[AIM OF THE TASK]:
Extend the thread on updating the to_parquet/pyarrow tests, picking up right after its last comment.

[DOCUMENT EXCERPT]:
★ ★ ★ ★ ★ ★ ★

Update to_parquet/pyarrow tests
Closed this issue · 12 comments
This issue will have a bit of trickiness on setting up locally the latest (master
branch) version of arrow/pyarrow, but should be easy other than that:
Please add a comment to the original issue (also here) to claim it if you plan to work on it.
I'd like to work on this
@datapythonista Since there are two things that need to be done (update the tests and docs), should these be done in two separate branches or just one?
@datapythonista also, I've setup the latest version of arrow/pyarrow in my local, however I'm having trouble telling my conda environment to use the latest version of pyarrow. I've been searching for docs/tutorials that might help me with this but to no avail. Do you have any pointers regarding this? Thank you!
@galuhsahid Try giving the pyarrow documentation a read. It has information regarding the development settings via conda.

★ ★ ★ ★ ★ ★ ★

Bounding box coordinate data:

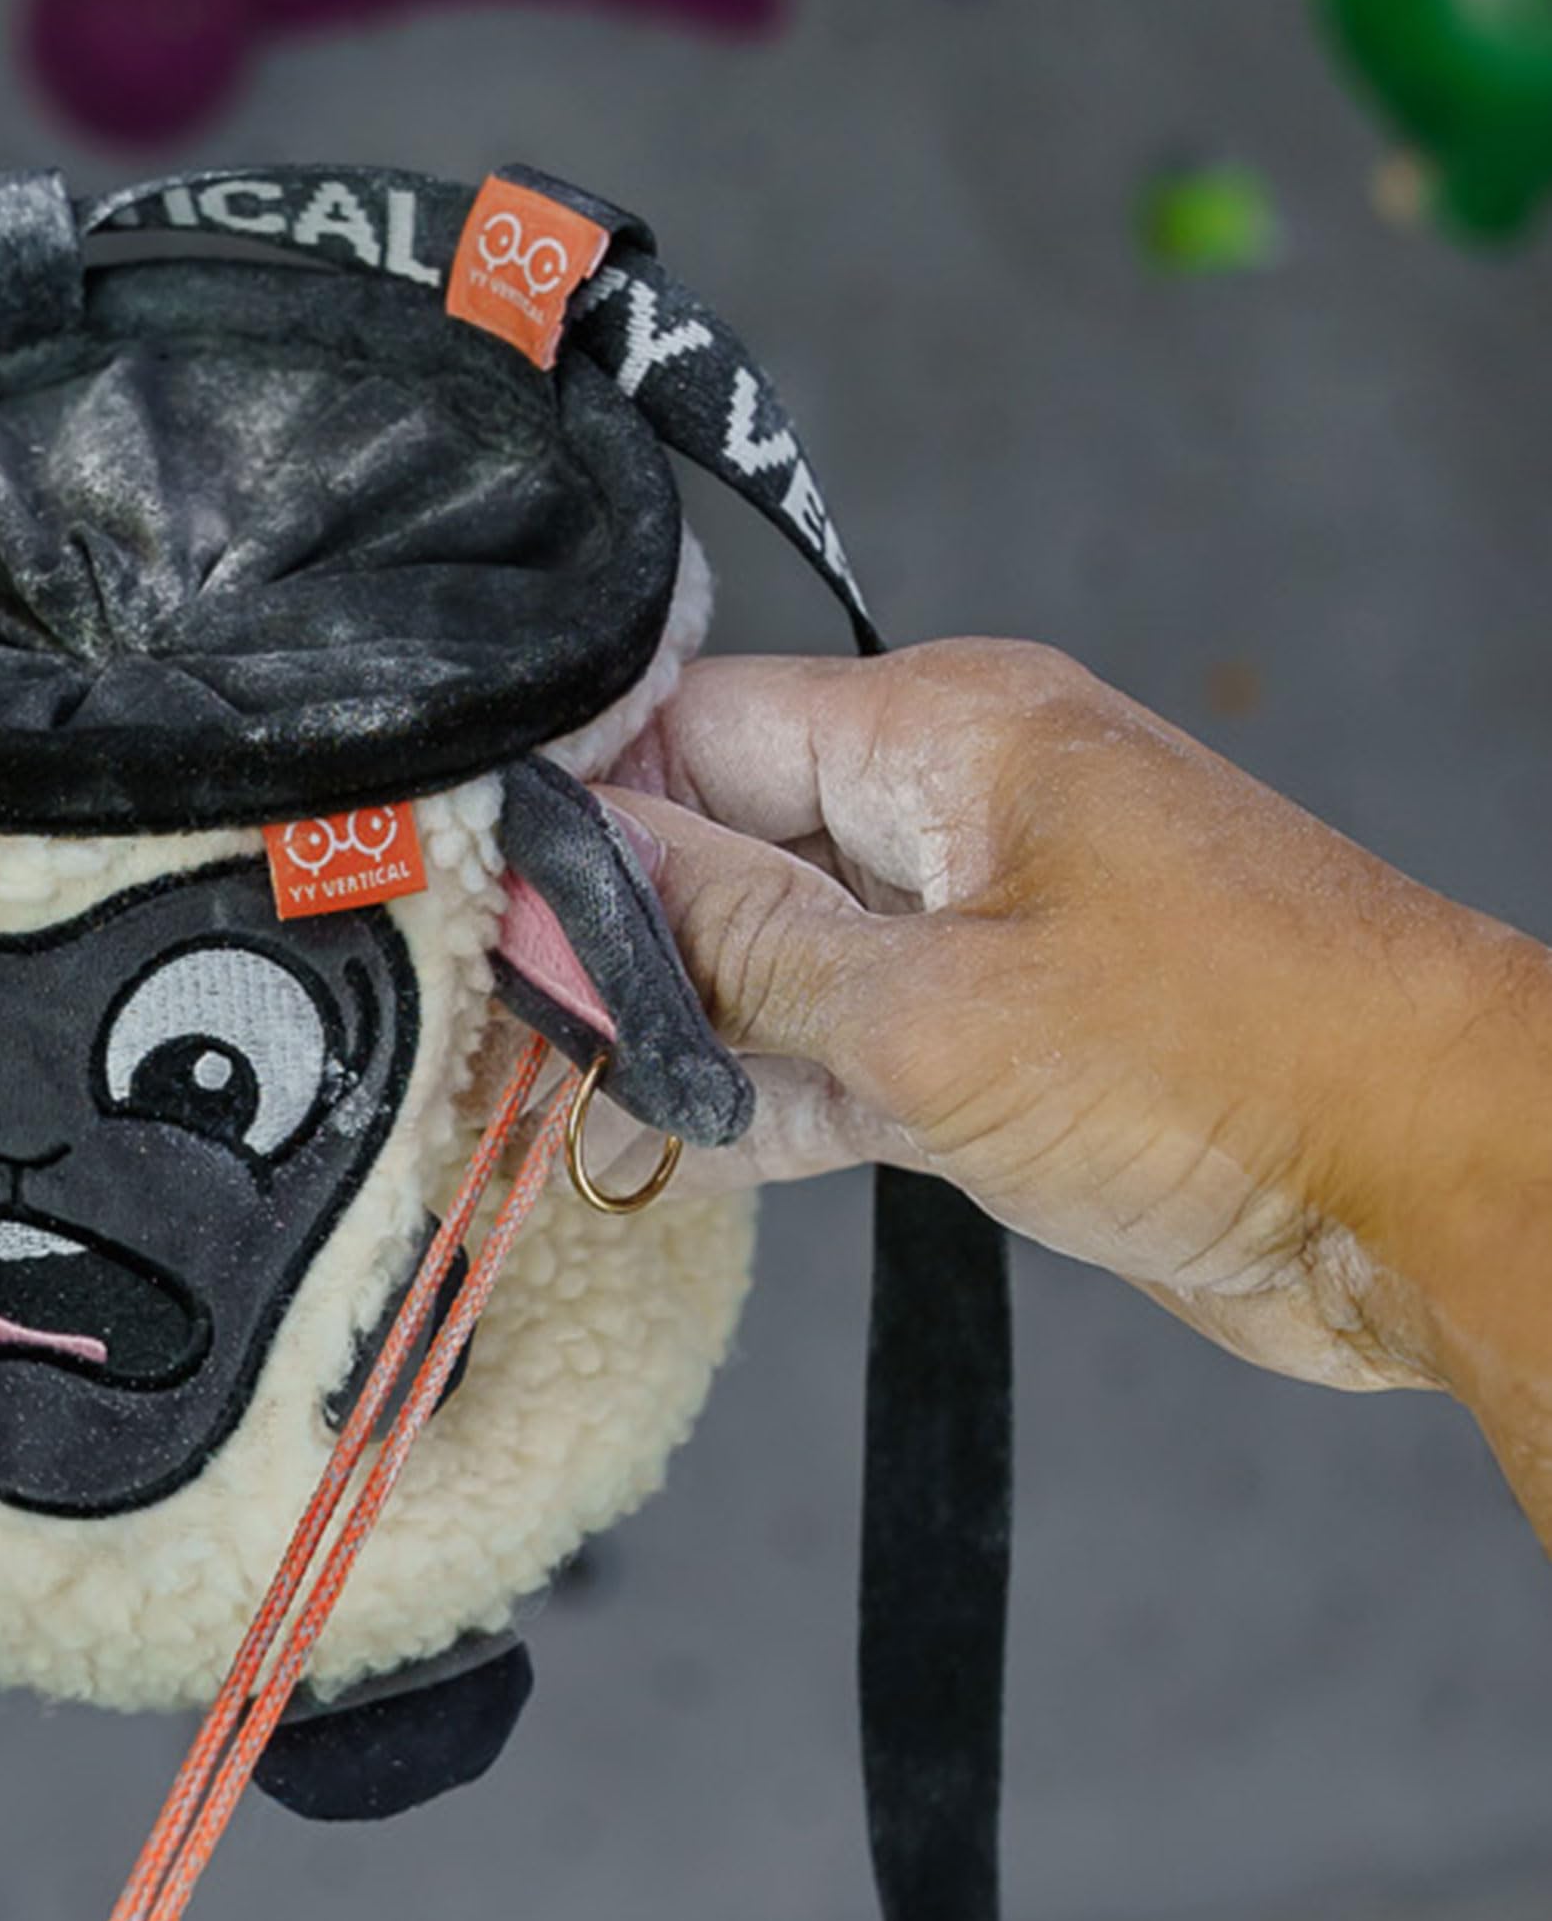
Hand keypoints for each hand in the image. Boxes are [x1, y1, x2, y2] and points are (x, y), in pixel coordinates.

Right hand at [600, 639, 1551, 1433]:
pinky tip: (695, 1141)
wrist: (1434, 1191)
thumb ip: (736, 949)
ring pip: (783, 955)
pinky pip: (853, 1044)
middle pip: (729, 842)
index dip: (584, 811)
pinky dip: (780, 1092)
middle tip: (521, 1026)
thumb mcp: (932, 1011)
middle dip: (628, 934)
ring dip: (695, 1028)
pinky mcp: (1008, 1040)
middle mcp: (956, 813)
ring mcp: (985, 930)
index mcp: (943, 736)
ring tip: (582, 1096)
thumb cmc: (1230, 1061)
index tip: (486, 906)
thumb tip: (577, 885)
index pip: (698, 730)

★ ★ ★ ★ ★ ★ ★

[OUTPUT FOR THIS TASK]:
@TanyaaCJain Did you mean this doc? I've followed through & built pyarrow in its own environment successfully. I should've been clearer - I meant I had trouble telling my pandas-dev conda environment to refer to the pyarrow I've just built, so that my tests in pandas would pass.
@galuhsahid, if I'm understanding correctly what you mean, I think using the PYTHONPATH
environment variable is a good option. In the terminal run:
$ PYTHONPATH=/path/where/pyarrow/module/is/ python
And your python interpreter should be able to import your pyarrow from master. You can also have: PYTHONPATH=/path/to/pyarrow:/path/to/pandas
Let me know if this is not what you needed.
Since there are two things that need to be done (update the tests and docs), should these be done in two separate branches or just one?
It's fine to do it in a single branch/PR (since they are related)
I've followed through & built pyarrow in its own environment successfully
You will need to install pandas and pyarrow in the same environment (technically it might be possible to point to an install in a different environment, but it is not something I would recommend).
What I did locally is install pandas master also in my arrow-dev environment (for the arrow/parquet tests, you don't need all optional dependencies that are installed in the pandas-dev environment)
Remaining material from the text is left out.